While no network in the UK has said it will reintroduce roaming charges, a lack of EU regulation from 2021 means that divergence could lead to higher prices for travelers.
“After Brexit, the guarantee of free mobile phone roaming throughout the EU, Iceland, Liechtenstein and Norway will end,” says the official UK government website.
A cheap bet for US travelers?
The weakening of the pound against the dollar will benefit US visitors to the UK.
Since the Brexit vote, the value of the pound has plunged considerably against both the euro and US dollar.
UK Prime Minister Boris Johnson’s re-election in December 2019, and the prospect of stable government, saw a brief rebound, but as 2020 wears on and uncertainty over an agreement grows, that weakness is likely to remain a theme.

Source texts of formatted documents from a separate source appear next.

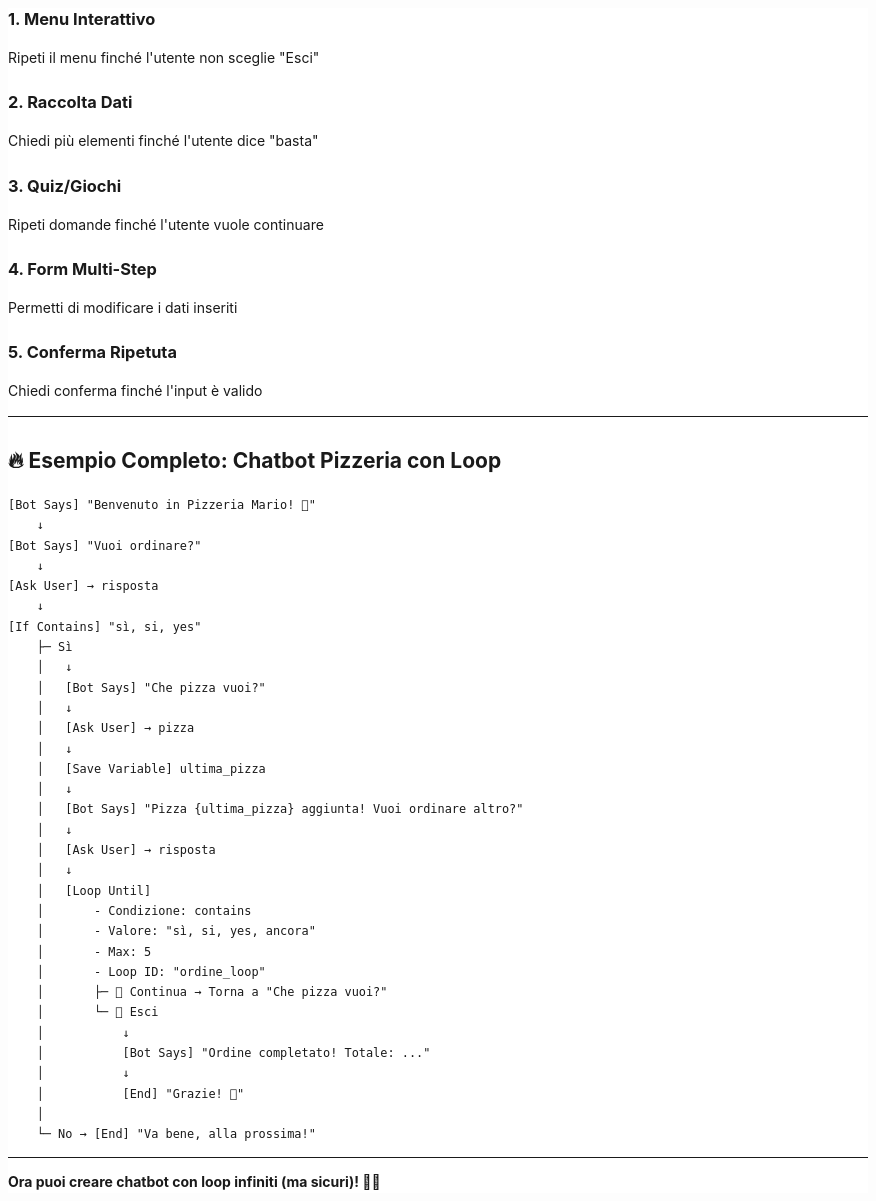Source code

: ### **1. Menu Interattivo**
Ripeti il menu finché l'utente non sceglie "Esci"

### **2. Raccolta Dati**
Chiedi più elementi finché l'utente dice "basta"

### **3. Quiz/Giochi**
Ripeti domande finché l'utente vuole continuare

### **4. Form Multi-Step**
Permetti di modificare i dati inseriti

### **5. Conferma Ripetuta**
Chiedi conferma finché l'input è valido

---

## 🔥 Esempio Completo: Chatbot Pizzeria con Loop

```
[Bot Says] "Benvenuto in Pizzeria Mario! 🍕"
    ↓
[Bot Says] "Vuoi ordinare?"
    ↓
[Ask User] → risposta
    ↓
[If Contains] "sì, si, yes"
    ├─ Sì
    │   ↓
    │   [Bot Says] "Che pizza vuoi?"
    │   ↓
    │   [Ask User] → pizza
    │   ↓
    │   [Save Variable] ultima_pizza
    │   ↓
    │   [Bot Says] "Pizza {ultima_pizza} aggiunta! Vuoi ordinare altro?"
    │   ↓
    │   [Ask User] → risposta
    │   ↓
    │   [Loop Until]
    │       - Condizione: contains
    │       - Valore: "sì, si, yes, ancora"
    │       - Max: 5
    │       - Loop ID: "ordine_loop"
    │       ├─ 🔁 Continua → Torna a "Che pizza vuoi?"
    │       └─ 🚪 Esci
    │           ↓
    │           [Bot Says] "Ordine completato! Totale: ..."
    │           ↓
    │           [End] "Grazie! 🍕"
    │
    └─ No → [End] "Va bene, alla prossima!"
```

---

**Ora puoi creare chatbot con loop infiniti (ma sicuri)! 🔁🚀**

“In the short term, we expect to see a continued recovery of the pound, but predict continued exchange rate volatility until the final withdrawal agreement is in place,” adds Lynn.
“Going into 2021, we see far greater uncertainty about the pound at this stage.
“A compromised withdrawal deal could lead to a far weaker pound, leading to a strong focus on cheaper destinations for holidaymakers as a result.”
However, a weak pound does mean that inbound tourism to the UK from outside the EU could be boosted.
Figures from The International Passenger Survey, collated by the Office for National Statistics (ONS) show that tourists from the US alone spent £3.4 billion ($4.4 billion) in the UK between January and September 2019, with a total of 3.5 million visits from the country in that time.
Visit Britain forecasts that spending by inbound tourists will have grown by 9.1% in 2020, to £25 billion ($32 billion), with inbound visits topping 38 million.
It seems that while Brexit will have a very real effect on travel from the UK, the weakening of sterling has had a positive on the at home tourism industry.
“The US remains the top-ranking country for inbound visitors to the UK and southeast in terms of visits and spend, although it’s hard to predict the long-term strength of the pound,” says Downton.
“It is unlikely that it will impact the position of US inbound visitors.”
However, for UK travelers, higher prices for EU trips, especially after the transition period ends, are a growing concern.
“The need for clarification on cross border movement will become a priority when companies launch their holidays for 2021,” explains Cooke.
“Currently we know that there will be changes, but not what they will look like and this could impact pricing.”